━━ AVAILABLE DATA

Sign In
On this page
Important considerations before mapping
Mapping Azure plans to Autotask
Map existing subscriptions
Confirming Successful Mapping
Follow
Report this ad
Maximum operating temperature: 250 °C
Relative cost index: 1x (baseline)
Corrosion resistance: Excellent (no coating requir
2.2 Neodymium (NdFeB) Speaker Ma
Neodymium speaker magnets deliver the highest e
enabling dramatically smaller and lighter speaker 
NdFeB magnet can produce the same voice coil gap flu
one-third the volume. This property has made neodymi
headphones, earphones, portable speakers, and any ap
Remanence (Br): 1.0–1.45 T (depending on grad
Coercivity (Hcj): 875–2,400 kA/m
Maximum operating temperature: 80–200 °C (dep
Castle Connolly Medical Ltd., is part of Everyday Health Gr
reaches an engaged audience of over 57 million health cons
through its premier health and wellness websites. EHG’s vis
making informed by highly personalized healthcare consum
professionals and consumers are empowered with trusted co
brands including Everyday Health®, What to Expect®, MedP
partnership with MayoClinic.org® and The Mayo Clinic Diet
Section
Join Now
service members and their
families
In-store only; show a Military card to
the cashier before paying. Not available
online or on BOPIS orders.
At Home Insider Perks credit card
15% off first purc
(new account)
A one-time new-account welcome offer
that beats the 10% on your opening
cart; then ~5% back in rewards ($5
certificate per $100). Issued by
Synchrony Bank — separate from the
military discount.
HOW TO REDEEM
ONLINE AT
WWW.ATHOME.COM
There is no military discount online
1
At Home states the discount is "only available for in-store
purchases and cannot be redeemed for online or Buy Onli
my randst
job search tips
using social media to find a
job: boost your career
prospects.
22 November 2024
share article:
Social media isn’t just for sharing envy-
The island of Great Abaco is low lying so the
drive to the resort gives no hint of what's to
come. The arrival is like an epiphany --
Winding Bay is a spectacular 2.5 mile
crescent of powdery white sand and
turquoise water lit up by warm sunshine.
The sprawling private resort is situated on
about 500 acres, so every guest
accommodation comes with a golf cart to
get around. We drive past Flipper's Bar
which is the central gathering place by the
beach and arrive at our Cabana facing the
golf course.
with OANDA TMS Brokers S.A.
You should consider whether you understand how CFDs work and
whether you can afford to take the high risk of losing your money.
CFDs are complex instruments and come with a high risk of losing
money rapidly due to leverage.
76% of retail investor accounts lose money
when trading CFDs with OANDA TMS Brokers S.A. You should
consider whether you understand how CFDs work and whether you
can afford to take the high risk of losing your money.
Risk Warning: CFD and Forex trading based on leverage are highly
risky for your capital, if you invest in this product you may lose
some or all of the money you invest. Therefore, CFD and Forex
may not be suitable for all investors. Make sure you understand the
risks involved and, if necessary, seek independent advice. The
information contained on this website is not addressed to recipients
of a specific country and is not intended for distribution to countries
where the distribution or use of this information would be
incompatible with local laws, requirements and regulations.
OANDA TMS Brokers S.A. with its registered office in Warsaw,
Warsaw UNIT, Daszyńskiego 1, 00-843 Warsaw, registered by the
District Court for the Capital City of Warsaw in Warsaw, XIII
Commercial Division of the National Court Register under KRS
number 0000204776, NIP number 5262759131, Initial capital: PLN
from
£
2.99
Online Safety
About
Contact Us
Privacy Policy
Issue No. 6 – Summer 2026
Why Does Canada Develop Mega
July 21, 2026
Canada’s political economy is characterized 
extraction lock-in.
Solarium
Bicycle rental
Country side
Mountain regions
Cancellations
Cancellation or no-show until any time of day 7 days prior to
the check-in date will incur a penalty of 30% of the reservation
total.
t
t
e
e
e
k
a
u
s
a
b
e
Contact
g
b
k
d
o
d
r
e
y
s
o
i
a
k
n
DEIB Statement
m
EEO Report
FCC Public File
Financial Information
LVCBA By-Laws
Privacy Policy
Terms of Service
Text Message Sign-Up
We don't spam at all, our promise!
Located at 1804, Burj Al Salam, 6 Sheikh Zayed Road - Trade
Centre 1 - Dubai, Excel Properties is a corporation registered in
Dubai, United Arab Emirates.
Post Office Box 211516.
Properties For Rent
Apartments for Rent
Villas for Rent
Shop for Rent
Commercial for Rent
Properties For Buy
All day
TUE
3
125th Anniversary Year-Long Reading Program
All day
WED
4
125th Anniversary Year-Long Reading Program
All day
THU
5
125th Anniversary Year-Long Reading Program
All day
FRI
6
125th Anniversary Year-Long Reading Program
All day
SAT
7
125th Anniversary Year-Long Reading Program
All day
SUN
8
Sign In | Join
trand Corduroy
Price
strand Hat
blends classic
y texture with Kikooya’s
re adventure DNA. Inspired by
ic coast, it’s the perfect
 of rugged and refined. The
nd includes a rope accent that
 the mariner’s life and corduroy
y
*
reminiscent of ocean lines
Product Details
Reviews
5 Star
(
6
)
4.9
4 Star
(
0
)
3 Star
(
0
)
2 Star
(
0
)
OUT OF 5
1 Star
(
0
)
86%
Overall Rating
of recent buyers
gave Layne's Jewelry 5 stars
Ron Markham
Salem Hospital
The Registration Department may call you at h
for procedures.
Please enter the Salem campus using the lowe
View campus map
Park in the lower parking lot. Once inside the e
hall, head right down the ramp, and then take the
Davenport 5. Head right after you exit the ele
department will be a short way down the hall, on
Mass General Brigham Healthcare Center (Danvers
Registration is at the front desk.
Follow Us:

━━━━

## EXERCISE INSTRUCTIONS
Retype, exactly and in full, the listing from its first line to the one holding "through its premier", both included.

## PROBLEM SOLUTION
Sign In
On this page
Important considerations before mapping
Mapping Azure plans to Autotask
Map existing subscriptions
Confirming Successful Mapping
Follow
Report this ad
Maximum operating temperature: 250 °C
Relative cost index: 1x (baseline)
Corrosion resistance: Excellent (no coating requir
2.2 Neodymium (NdFeB) Speaker Ma
Neodymium speaker magnets deliver the highest e
enabling dramatically smaller and lighter speaker 
NdFeB magnet can produce the same voice coil gap flu
one-third the volume. This property has made neodymi
headphones, earphones, portable speakers, and any ap
Remanence (Br): 1.0–1.45 T (depending on grad
Coercivity (Hcj): 875–2,400 kA/m
Maximum operating temperature: 80–200 °C (dep
Castle Connolly Medical Ltd., is part of Everyday Health Gr
reaches an engaged audience of over 57 million health cons
through its premier health and wellness websites. EHG’s vis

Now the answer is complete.